Public speaking is not easy for many people, but for one high school senior, it has become natural and easy.
Jake Alley, a senior at Minford High School gave the keynote speech for for the Ohio Model United Nations(OMUN) on December 3, in front of 1,500 people and put forth an educational and yet, eloquent final OMUN speech representing Minford.
Alley has spent many years being involved in the OMUN, for school age students. As United Nations State Officers, Alley, Secretary General, of the General Assembly, along with Tyler Marsh, President of the General Assembly, from Whitehall Yearling High School, presided over 1500 delegates at the Senior OMUN.
Alley is one of the first photos on OMUN’s Facebook page. Following that set of photos, is the 2018 Sr. Ohio Model United Nations State Officers and Alley is in the middle of the back row of these officers.
Alley began participating in OMUN when he was in the sixth grade in the Jr. program. This is the second time Alley has served as an officer. In OMUN, students can serve two times during their high school years. He first ran and won in the 8th grade and served while he was a freshman. Both times he ran for Secretary General and both times, he won the position. “It is a pretty big honor, because you have to give your speeches and over 1,500 people are the ones who vote,” said Alley.
“The position of Secretary General, the first night they have council sessions and that is where you have 50 to 60 kids in a room and each group will present their resolutions. I was in charge of taking the roll call and charge of taking the vote of the resolutions,” Alley said. “I also keep all the official time and keep track of the debate, and if anyone is an outstanding speaker, I keep track of that. Then I, along with the President, are the top two officers of the program and preside over the OMUN secretariat meetings, which includes all of the officers in the Ohio Leadership Institute.”
Alley gives a speech at the International Summit on Monday night, kind of like the Keynote speech. “This is where I give my vision of what the state of the world is, and how we can improve it,” said Alley.
Alley spoke on some of the best parts of his speech. He talked about working to better the community, that in turn is going to better the world. He said they have this motto: “Think Global, Act Local.” “I think that is a great model to live by. There are so many small things that people can do,” Alley said. “You can volunteer, you can give money, if you just be nice to others and be polite, a lot of those things can go a long way.”
Another one of the things he used, was a quote from Martin Luther King Jr. that said, “Life’s most persistent and urgent question is, ‘What are you doing for others?’ ’’ Alley added, “A leader doesn’t just lead a group, he is a servant and that’s an important part of leadership, anyone can be a leader, leadership is a skill and is something that is taught to you, some people are natural born leaders, but they also have to practice those skills.”
Alley says that through these programs like OMUN and Leadership training, he has bolstered his leadership skills to another level.
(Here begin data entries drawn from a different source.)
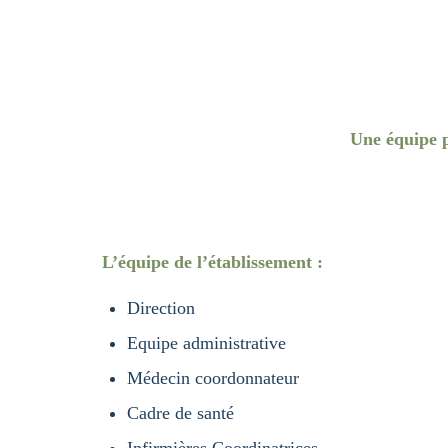
Une équipe p
L’équipe de l’établissement :
Direction
Equipe administrative
Médecin coordonnateur
Cadre de santé
Infirmières Coordinatrices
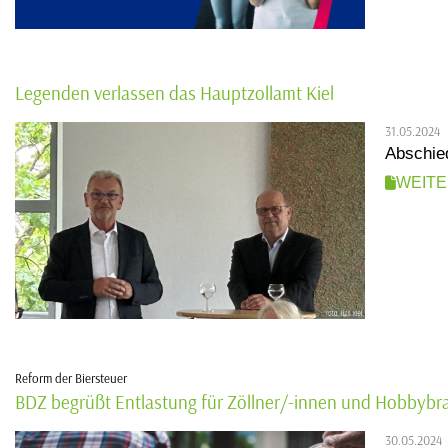
Legenden verlassen das Hauptzollamt Kiel
31.05.2024
Abschie
WEIT
Reform der Biersteuer
BDZ begrüßt Entlastung für Zöllner/-innen und Hobbyb
30.05.2024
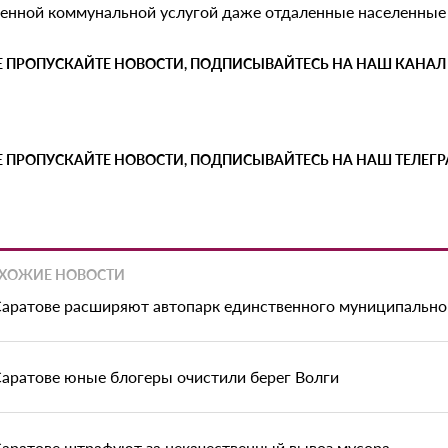
венной коммунальной услугой даже отдаленные населенные
Е ПРОПУСКАЙТЕ НОВОСТИ, ПОДПИСЫВАЙТЕСЬ НА НАШ КАНАЛ
Е ПРОПУСКАЙТЕ НОВОСТИ, ПОДПИСЫВАЙТЕСЬ НА НАШ ТЕЛЕГ
ХОЖИЕ НОВОСТИ
Саратове расширяют автопарк единственного муниципально
Саратове юные блогеры очистили берег Волги
Саратове штрафуют за некачественный вывоз мусора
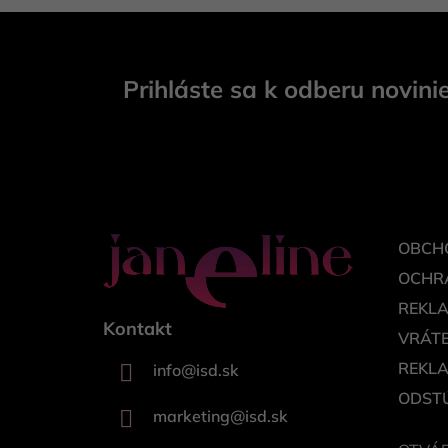
Z
á
Prihláste sa k odberu novini
p
ä
t
i
e
OBCH
OCHR
REKL
Kontakt
VRÁTE
REKL
info
@
isd.sk
ODSTÚ
marketing
@
isd.sk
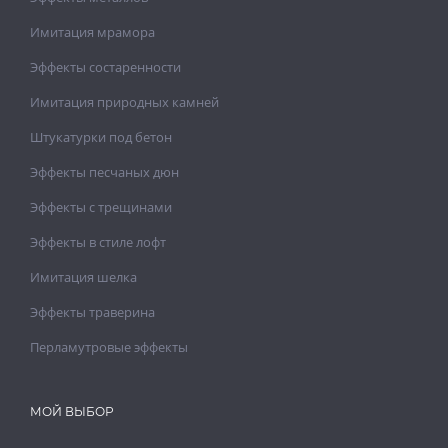
Имитация мрамора
Эффекты состаренности
Имитация природных камней
Штукатурки под бетон
Эффекты песчаных дюн
Эффекты с трещинами
Эффекты в стиле лофт
Имитация шелка
Эффекты траверина
Перламутровые эффекты
МОЙ ВЫБОР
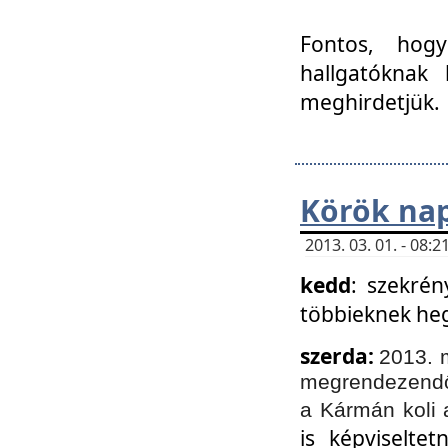
Fontos, hogy
hallgatóknak
meghirdetjük.
Körök nap
2013. 03. 01. - 08
kedd
: szekrén
többieknek he
szerda:
2013. 
megrendezendő 
a Kármán koli 
is képviselte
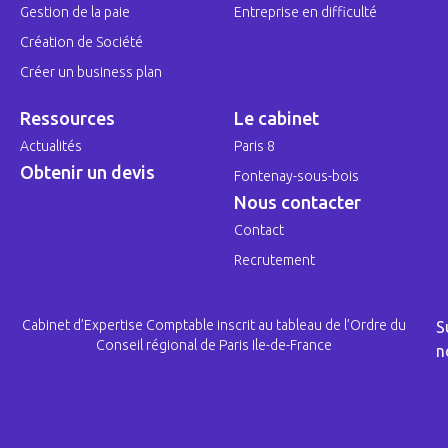
Gestion de la paie
Entreprise en difficulté
Création de Société
Créer un business plan
Ressources
Le cabinet
Actualités
Paris 8
Obtenir un devis
Fontenay-sous-bois
Nous contacter
Contact
Recrutement
Cabinet d’Expertise Comptable inscrit au tableau de l’Ordre du
S
Conseil régional de Paris Ile-de-France
n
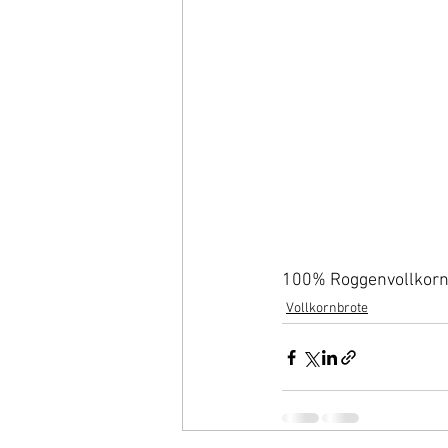
100% Roggenvollkor
Vollkornbrote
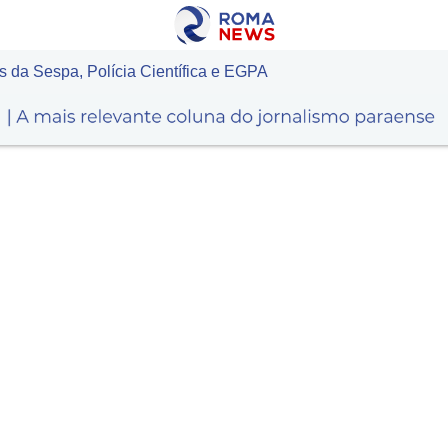
 da Sespa, Polícia Científica e EGPA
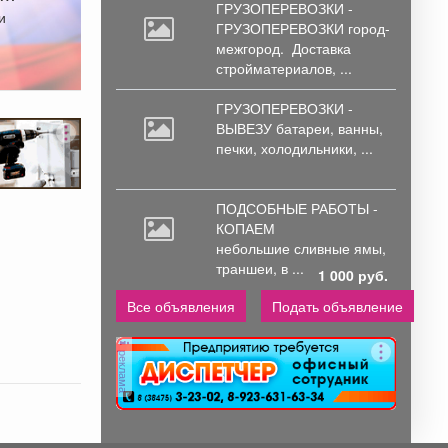
ГРУЗОПЕРЕВОЗКИ -
и
ГРУЗОПЕРЕВОЗКИ город-
межгород.
Доставка
стройматериалов, ...
ГРУЗОПЕРЕВОЗКИ -
ВЫВЕЗУ батареи,
ванны,
печки, холодильники, ...
ПОДСОБНЫЕ РАБОТЫ -
КОПАЕМ
небольшие
сливные ямы,
траншеи, в ...
1 000 руб.
Все объявления
Подать объявление
реклама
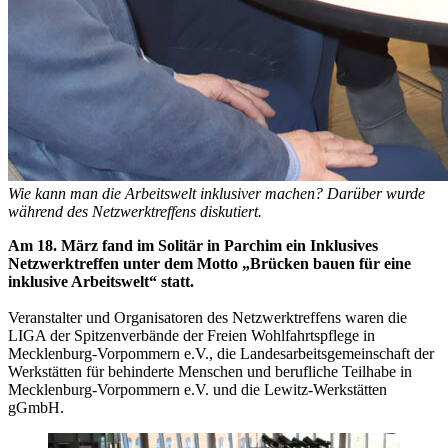
Wie kann man die Arbeitswelt inklusiver machen? Darüber wurde
während des Netzwerktreffens diskutiert.
Am 18. März fand im Solitär in Parchim ein Inklusives
Netzwerktreffen unter dem Motto „Brücken bauen für eine
inklusive Arbeitswelt“ statt.
Veranstalter und Organisatoren des Netzwerktreffens waren die
LIGA der Spitzenverbände der Freien Wohlfahrtspflege in
Mecklenburg-Vorpommern e.V., die Landesarbeitsgemeinschaft der
Werkstätten für behinderte Menschen und berufliche Teilhabe in
Mecklenburg-Vorpommern e.V. und die Lewitz-Werkstätten
gGmbH.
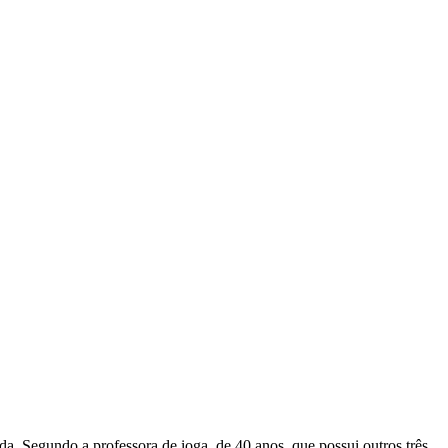
da. Segundo a professora de ioga, de 40 anos, que possui outros três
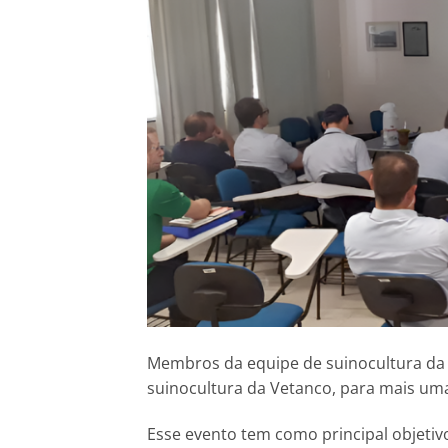
Membros da equipe de suinocultura da 
suinocultura da Vetanco, para mais uma
Esse evento tem como principal objeti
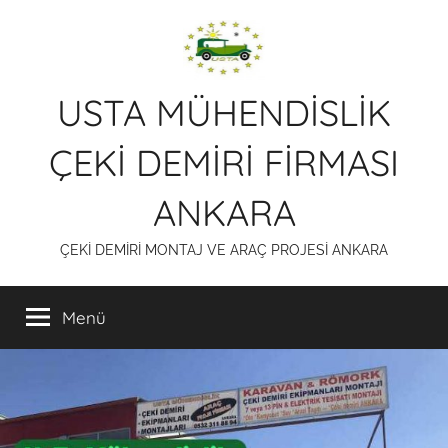
İçeriğe
atla
USTA MÜHENDİSLİK
ÇEKİ DEMİRİ FİRMASI
ANKARA
ÇEKİ DEMİRİ MONTAJ VE ARAÇ PROJESİ ANKARA
Menü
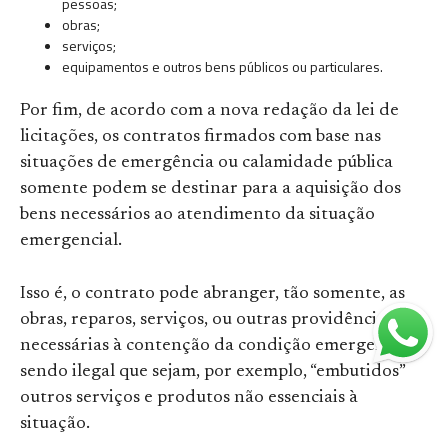
pessoas;
obras;
serviços;
equipamentos e outros bens públicos ou particulares.
Por fim, de acordo com a nova redação da lei de
licitações, os contratos firmados com base nas
situações de emergência ou calamidade pública
somente podem se destinar para a aquisição dos
bens necessários ao atendimento da situação
emergencial.
Isso é, o contrato pode abranger, tão somente, as
obras, reparos, serviços, ou outras providências
necessárias à contenção da condição emergente,
sendo ilegal que sejam, por exemplo, “embutidos”
outros serviços e produtos não essenciais à
situação.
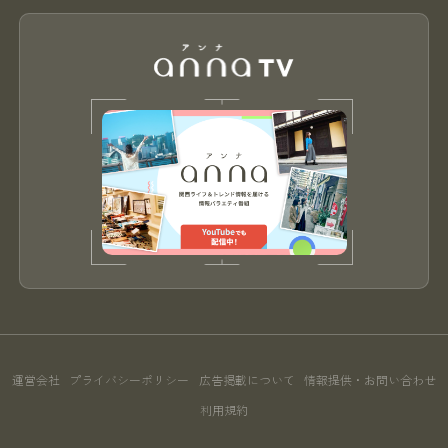
運営会社
プライバシーポリシー
広告掲載について
情報提供・お問い合わせ
利用規約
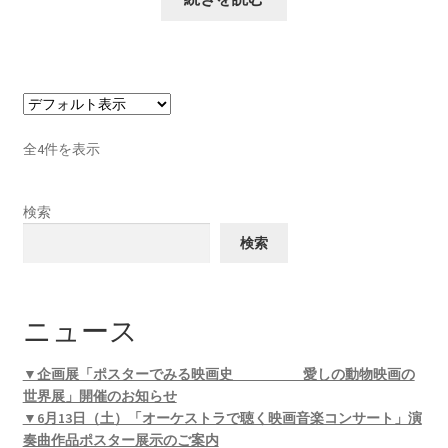
全4件を表示
検索
検索
ニュース
▼企画展「ポスターでみる映画史 愛しの動物映画の
世界展」開催のお知らせ
▼6月13日（土）「オーケストラで聴く映画音楽コンサート」演
奏曲作品ポスター展示のご案内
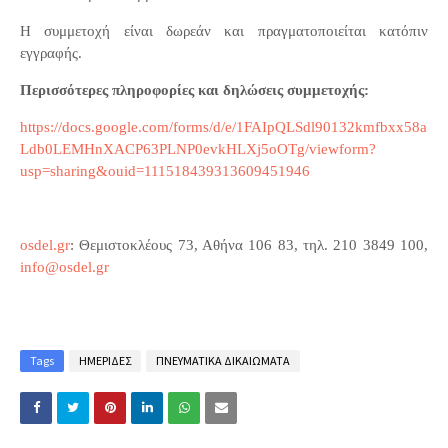
Η συμμετοχή είναι δωρεάν και πραγματοποιείται κατόπιν
εγγραφής.
Περισσότερες πληροφορίες και δηλώσεις συμμετοχής:
https://docs.google.com/forms/d/e/1FAIpQLSdl90132kmfbxx58a
Ldb0LEMHnXACP63PLNP0evkHLXj5oOTg/viewform?
usp=sharing&ouid=111518439313609451946
osdel
.
gr
: Θεμιστοκλέους 73, Αθήνα 106 83, τηλ. 210 3849 100,
info
@
osdel
.
gr
Tags
ΗΜΕΡΙΔΕΣ
ΠΝΕΥΜΑΤΙΚΑ ΔΙΚΑΙΩΜΑΤΑ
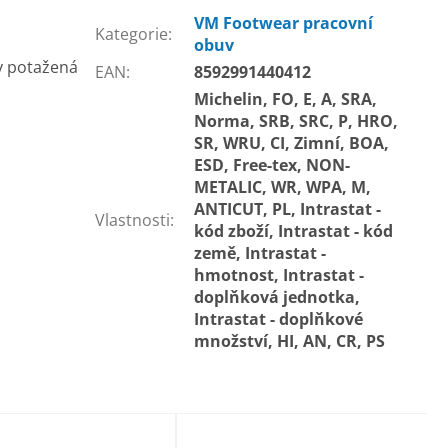
VM Footwear pracovní
Kategorie
:
obuv
y potažená
EAN
:
8592991440412
Michelin, FO, E, A, SRA,
Norma, SRB, SRC, P, HRO,
SR, WRU, CI, Zimní, BOA,
ESD, Free-tex, NON-
METALIC, WR, WPA, M,
ANTICUT, PL, Intrastat -
Vlastnosti
:
kód zboží, Intrastat - kód
země, Intrastat -
hmotnost, Intrastat -
doplňková jednotka,
Intrastat - doplňkové
množství, HI, AN, CR, PS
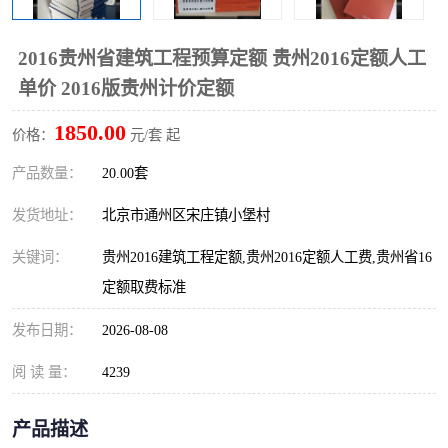
算定额
山东省工程预算定额
法律图书
2016贵州省建筑工程预算定额 贵州2016定额人工
电网技改,拆除,检修定额
炼油化工计价依据定额
单价 2016版贵州计价定额
信息通信建设工程预算定
火力发电机组检修定额
1850.00
价格：
元/套 起
额
湖北建设工程消耗量定额
湖南建设工程预算定额
产品数量：
20.00套
煤炭建设工程预算定额
钢铁检修工程预算定额
发货地址：
北京市通州区宋庄镇小堡村
关键词：
贵州2016建筑工程定额,贵州2016定额人工费,贵州省16
黄金矿山工程预算定额
冶金工业矿山建设工程预
定额取费标准
算定额2
冶金工业建设工程预算定
人防工程预算定额
发布日期：
2026-08-08
额
电子工程概预算定额
有色工程预算定额
阅 读 量：
4239
内河航运工程概预算定额
沿海港口工程预算定额
产品描述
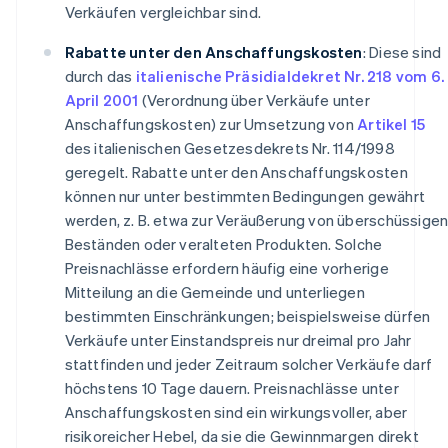
Verkäufen vergleichbar sind.
Rabatte unter den Anschaffungskosten
: Diese sind
durch das
italienische Präsidialdekret Nr. 218 vom 6.
April 2001
(Verordnung über Verkäufe unter
Anschaffungskosten) zur Umsetzung von
Artikel 15
des italienischen Gesetzesdekrets Nr. 114/1998
geregelt. Rabatte unter den Anschaffungskosten
können nur unter bestimmten Bedingungen gewährt
werden, z. B. etwa zur Veräußerung von überschüssige
Beständen oder veralteten Produkten. Solche
Preisnachlässe erfordern häufig eine vorherige
Mitteilung an die Gemeinde und unterliegen
bestimmten Einschränkungen; beispielsweise dürfen
Verkäufe unter Einstandspreis nur dreimal pro Jahr
stattfinden und jeder Zeitraum solcher Verkäufe darf
höchstens 10 Tage dauern. Preisnachlässe unter
Anschaffungskosten sind ein wirkungsvoller, aber
risikoreicher Hebel, da sie die Gewinnmargen direkt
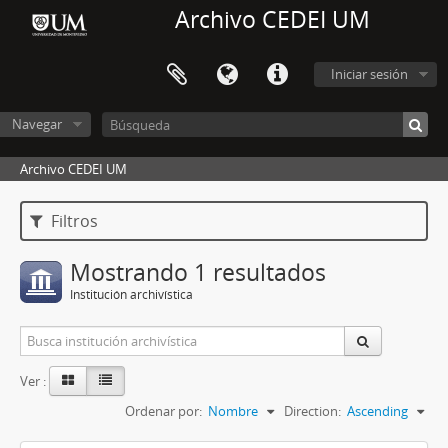
Archivo CEDEI UM
Iniciar sesión
Navegar
Archivo CEDEI UM
Filtros
Mostrando 1 resultados
Institución archivística
Ver :
Ordenar por:
Nombre
Direction:
Ascending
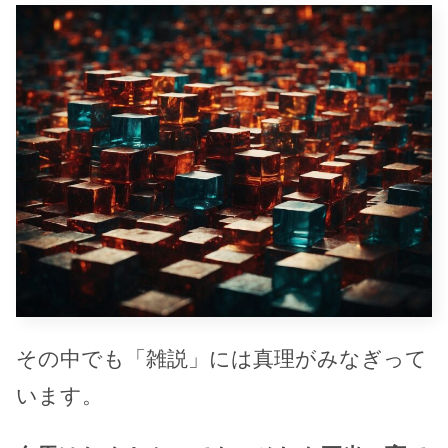
その中でも「雑説」には真理がみなぎって
います。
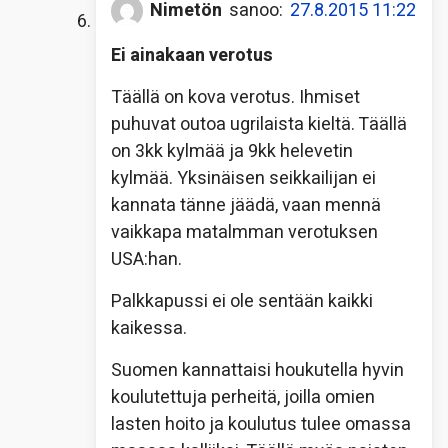
Nimetön
sanoo:
27.8.2015 11:22
Ei ainakaan verotus
Täällä on kova verotus. Ihmiset
puhuvat outoa ugrilaista kieltä. Täällä
on 3kk kylmää ja 9kk helevetin
kylmää. Yksinäisen seikkailijan ei
kannata tänne jäädä, vaan mennä
vaikkapa matalmman verotuksen
USA:han.
Palkkapussi ei ole sentään kaikki
kaikessa.
Suomen kannattaisi houkutella hyvin
koulutettuja perheitä, joilla omien
lasten hoito ja koulutus tulee omassa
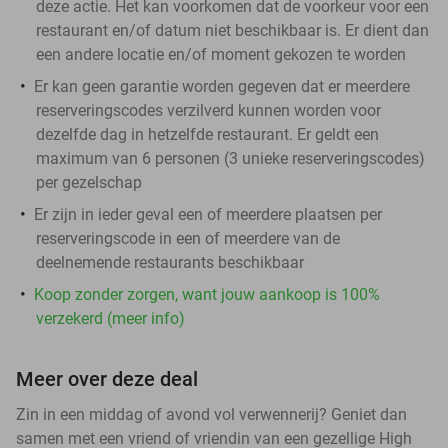
deze actie. Het kan voorkomen dat de voorkeur voor een
restaurant en/of datum niet beschikbaar is. Er dient dan
een andere locatie en/of moment gekozen te worden
Er kan geen garantie worden gegeven dat er meerdere
reserveringscodes verzilverd kunnen worden voor
dezelfde dag in hetzelfde restaurant. Er geldt een
maximum van 6 personen (3 unieke reserveringscodes)
per gezelschap
Er zijn in ieder geval een of meerdere plaatsen per
reserveringscode in een of meerdere van de
deelnemende restaurants beschikbaar
Koop zonder zorgen, want jouw aankoop is 100%
verzekerd (meer info)
Meer over deze deal
Zin in een middag of avond vol verwennerij? Geniet dan
samen met een vriend of vriendin van een gezellige High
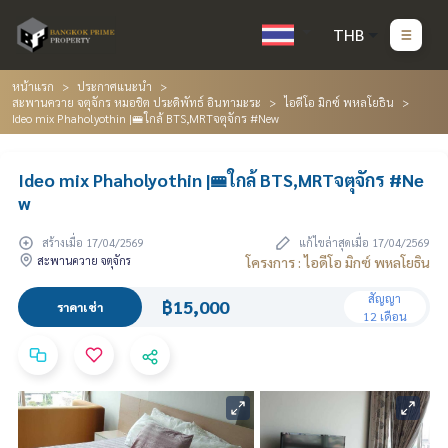
THB
หน้าแรก
ประกาศแนะนำ
สะพานควาย จตุจักร หมอชิต ประดิพัทธ์ อินทามะระ
ไอดีโอ มิกซ์ พหลโยธิน
Ideo mix Phaholyothin |🚝ใกล้ BTS,MRTจตุจักร #New
Ideo mix Phaholyothin |🚝ใกล้ BTS,MRTจตุจักร #Ne
w
สร้างเมื่อ 17/04/2569
แก้ไขล่าสุดเมื่อ 17/04/2569
สะพานควาย จตุจักร
โครงการ : ไอดีโอ มิกซ์ พหลโยธิน
สัญญา
฿15,000
ราคาเช่า
12 เดือน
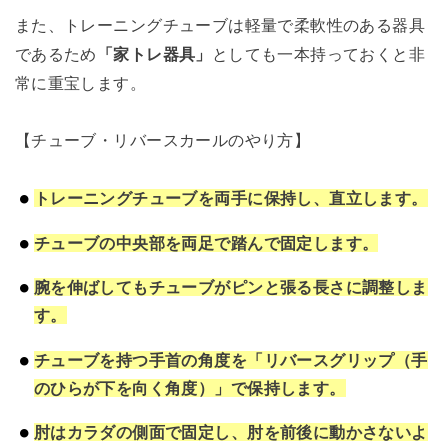
また、トレーニングチューブは軽量で柔軟性のある器具
であるため
「家トレ器具」
としても一本持っておくと非
常に重宝します。
【チューブ・リバースカールのやり方】
トレーニングチューブを両手に保持し、直立します。
チューブの中央部を両足で踏んで固定します。
腕を伸ばしてもチューブがピンと張る長さに調整しま
す。
チューブを持つ手首の角度を「リバースグリップ（手
のひらが下を向く角度）」で保持します。
肘はカラダの側面で固定し、肘を前後に動かさないよ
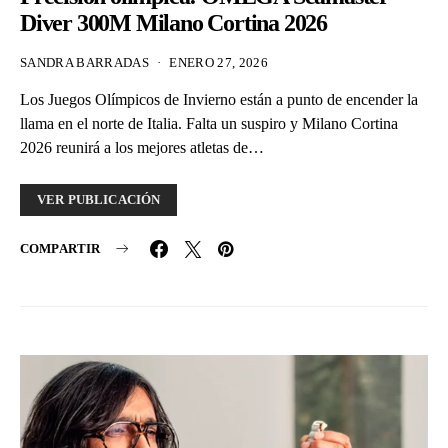
Diver 300M Milano Cortina 2026
SANDRA BARRADAS
ENERO 27, 2026
Los Juegos Olímpicos de Invierno están a punto de encender la
llama en el norte de Italia. Falta un suspiro y Milano Cortina
2026 reunirá a los mejores atletas de…
VER PUBLICACIÓN
COMPARTIR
He said he spoke about social media and told the audience that when you see something negative or that you don’t like, ask what you can do to improve the problems, instead of posting about it, do something about it.
He also spoke on unity and said we all have our differences, but what we should be looking for is common ground and if we did a little bit more of that we’d see a lot of things improve. “A lot of things that divide us, are actually what should be bringing us together. Where there is unity there is always victory,” Alley said. “We are all human and we all want the same things.”
Alley says in his seven years of participating in OMUN, “I think that through this program I have learned that I am a natural born leader and I realize the proper way of using those skills. A leader is not someone who can boss people around, it is someone who can direct a group.” He spoke of the camp and how it focuses on leadership and how a leader is confident, but humble, compassionate, a good listener, and full of integrity.
When asked if he would recommend students to get involved in the OMUN program, he stated, “I would absolutely recommend that students get involved in OMUN, and you might not be interest in the united nations part of it, but you can find your niche within the program,” he said. “I am also a student advisor for the middle school ages, and I tell them, these are skills that can help you in your life, just being exposed to different ideas and the cultural part. It’s a great all around program.
Alley’s advisor for his seven years of OMUN, has been Lori Rolfe, history teacher at Minford Middle School, and Alley spoke very highly of her and what she has done for him and all the other students that have participated in this program. “I think a lot of people don’t realize what a program like this can do and how it can set you up the rest of your life, and I would like to thank her, because this program is the largest of its kind in Ohio and one of the largest in the nation,” Alley said. “A lot of schools would like to participate, but don’t have an advisor that is willing to go and give up time where they could be doing other things. I can’t imagine my life without this program, I think it’s shown me what I want to do and that’s just helping people, I love helping people and a leader has the way of doing that. I am definitely thankful for all she’s done for us.”
Rolfe had this to say about Alley, “I am very proud of Jake, he has worked so hard in OMUN since the 6th grade. He did a fantastic job as Secretary General of the program this year and gave a fabulous state of the world address. He has evolved into a positive leader and young man.”
Alley is undecided as to where he will attend college in the Fall, but he is thinking he would like to pursue a degree in Political Science and potentially go to law school. He concluded, “This opportunity has exposed me to politics, and I think I could do well in them.”